We have a year 2000 Hymer B524 with Concertina blinds. As we do a lot of wintering in the Alps we bought our external Silver Screens from Mike at Cleckheaton. I agree the concertina blinds, although convenient, are only any use as sun and privacy screens and do little, if anything, to keep the condensation levels down. But the external Silverscreens are excellent. They fit perfectly. Snow two feet deep at the door, minus 18 outside, snug as a bug inside, no condensation at all. Taylormade may be just as good, or better, but we have no experience of them. Customer service at Cleckheaton was hard to beat though FWIW.


----------



## woodcut (Sep 30, 2006)

*Silver screen attachment*

Hi Bruce. The screen i bought for my M.H. fitted around both doors and across the screen, fitted to the door with strong elastic then you shut the door on it very neat and tidy and tight.

Jeff............


----------



## 96105 (Aug 23, 2005)

vicdicdoc said:


> Go for EXTERNAL 'silver screens' . . . 100% effective & better than internal ones [IMO]


hi I 2Nd THAT 

bought some off stuartB [taylormade]  better than my internal screens IMO 2  WORTH EVERY PENNY 

SARUMAN


----------



## kijana (May 1, 2005)

Thanks for that, Jeff.

Trouble is, my RV doesn't have any doors. Well, it has one door, but that's on the side, about 12 feet from the screen.

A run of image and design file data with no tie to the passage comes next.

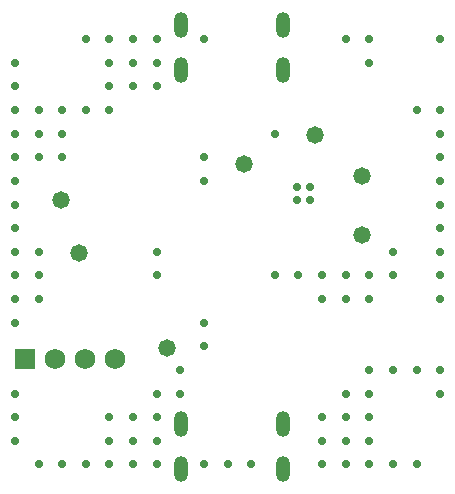
<source format=gbs>
G04*
G04 #@! TF.GenerationSoftware,Altium Limited,Altium Designer,25.8.1 (18)*
G04*
G04 Layer_Color=16711935*
%FSLAX25Y25*%
%MOIN*%
G70*
G04*
G04 #@! TF.SameCoordinates,5F4BCF80-B969-4178-B288-3F93E2E3A1E2*
G04*
G04*
G04 #@! TF.FilePolarity,Negative*
G04*
G01*
G75*
%ADD45O,0.04737X0.08674*%
%ADD46C,0.06902*%
%ADD47R,0.06902X0.06902*%
%ADD48C,0.02769*%
%ADD49C,0.05800*%
D45*
X95748Y137815D02*
D03*
Y152776D02*
D03*
Y19665D02*
D03*
Y4705D02*
D03*
X61732Y152776D02*
D03*
Y137815D02*
D03*
Y4705D02*
D03*
Y19665D02*
D03*
D46*
X19685Y41339D02*
D03*
X29685D02*
D03*
X39685D02*
D03*
D47*
X9685D02*
D03*
D48*
X148032Y148032D02*
D03*
Y124410D02*
D03*
Y116536D02*
D03*
Y108662D02*
D03*
Y100787D02*
D03*
Y92914D02*
D03*
Y85040D02*
D03*
Y77166D02*
D03*
Y69291D02*
D03*
Y61417D02*
D03*
Y37795D02*
D03*
Y29921D02*
D03*
X140158Y124410D02*
D03*
Y37795D02*
D03*
Y6299D02*
D03*
X132284Y77166D02*
D03*
Y69291D02*
D03*
Y37795D02*
D03*
Y6299D02*
D03*
X124410Y148032D02*
D03*
Y140158D02*
D03*
Y69291D02*
D03*
Y61417D02*
D03*
Y37795D02*
D03*
Y29921D02*
D03*
Y22047D02*
D03*
Y14173D02*
D03*
Y6299D02*
D03*
X116536Y148032D02*
D03*
Y69291D02*
D03*
Y61417D02*
D03*
Y29921D02*
D03*
Y22047D02*
D03*
Y14173D02*
D03*
Y6299D02*
D03*
X108662Y69291D02*
D03*
Y61417D02*
D03*
Y22047D02*
D03*
Y14173D02*
D03*
Y6299D02*
D03*
X100787Y69291D02*
D03*
X92914Y116536D02*
D03*
Y69291D02*
D03*
X85040Y6299D02*
D03*
X77166D02*
D03*
X69291Y148032D02*
D03*
Y108662D02*
D03*
Y100787D02*
D03*
Y53543D02*
D03*
Y45669D02*
D03*
Y6299D02*
D03*
X61417Y37795D02*
D03*
Y29921D02*
D03*
X53543Y148032D02*
D03*
Y140158D02*
D03*
Y132284D02*
D03*
Y77166D02*
D03*
Y69291D02*
D03*
Y29921D02*
D03*
Y22047D02*
D03*
Y14173D02*
D03*
Y6299D02*
D03*
X45669Y148032D02*
D03*
Y140158D02*
D03*
Y132284D02*
D03*
Y22047D02*
D03*
Y14173D02*
D03*
Y6299D02*
D03*
X37795Y148032D02*
D03*
Y140158D02*
D03*
Y132284D02*
D03*
Y124410D02*
D03*
Y22047D02*
D03*
Y14173D02*
D03*
Y6299D02*
D03*
X29921Y148032D02*
D03*
Y124410D02*
D03*
Y6299D02*
D03*
X22047Y124410D02*
D03*
Y116536D02*
D03*
Y108662D02*
D03*
Y6299D02*
D03*
X14173Y124410D02*
D03*
Y116536D02*
D03*
Y108662D02*
D03*
Y77166D02*
D03*
Y69291D02*
D03*
Y61417D02*
D03*
Y6299D02*
D03*
X6299Y140158D02*
D03*
Y132284D02*
D03*
Y124410D02*
D03*
Y116536D02*
D03*
Y108662D02*
D03*
Y100787D02*
D03*
Y92914D02*
D03*
Y85040D02*
D03*
Y77166D02*
D03*
Y69291D02*
D03*
Y61417D02*
D03*
Y53543D02*
D03*
Y29921D02*
D03*
Y22047D02*
D03*
Y14173D02*
D03*
X104528Y94291D02*
D03*
Y98622D02*
D03*
X100197Y94291D02*
D03*
Y98622D02*
D03*
D49*
X106299Y116142D02*
D03*
X122047Y102362D02*
D03*
Y82677D02*
D03*
X82677Y106299D02*
D03*
X21654Y94488D02*
D03*
X27559Y76772D02*
D03*
X57087Y45276D02*
D03*
M02*

</source>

Anyone fitted them to an RV? Zaskar, maybe?


Cheers

Bruce


----------



## 100769 (Aug 29, 2006)

We have bought S/S and already they have made a difference. Easy to fit when you work out how far open the doors need to be. They are expensive to buy but you get what you pay for.

We have gone for the paragon with the privacy screen to allow seeing out but not in. S/S have also developed an extra piece that fits over the air vents to further reduce cold air entry to the MH. It fits under the main screen and covers the vents and tucks under the bonnet. Probably only really useful in very cold weather and when you are either storing in winter or staying on site for more than one day.

Going away this weekend, so will be interesting to see how they work.

Keith & Viv


----------



## zaskar (Jun 6, 2005)

Anyone fitted them to an RV? Zaskar, maybe?
Cheers
Bruce[/quote]

Yes mate, I have and I can't recomend it highly enough. VERY effective
I tried Taylormade and all the others I could find but was put off by poor attitude/response and what I consider to be ridiculous prices for what they are. 
In the end, I made may own from the insulation bags that you'd see if you could look behind the side wall trim panels in aircraft. Took a bit of cutting and sticking to make one BIG panel but at 50p for the lot I'm not gonna winge too much  
Now the clocks have gone back, it's dark when I go to work and dark when I come back so it stays on all the time except weekend.


----------



## 92046 (May 1, 2005)

*Silver Screens*

Do Silver Screens work... YES, My outside ones were made by an Italian firm, have used them for 3 years at temps down at -5*C and up to + 35*C, the one screen covers the front and side windows of the Fiat cab, in the norm I use on the outside, but if parking up at a location where I may have to move in the night, I then fit them inside, as for keeping the cold out, and the heat in, YES they work, I would not be without my silver screens,

Good luck Colin R......


----------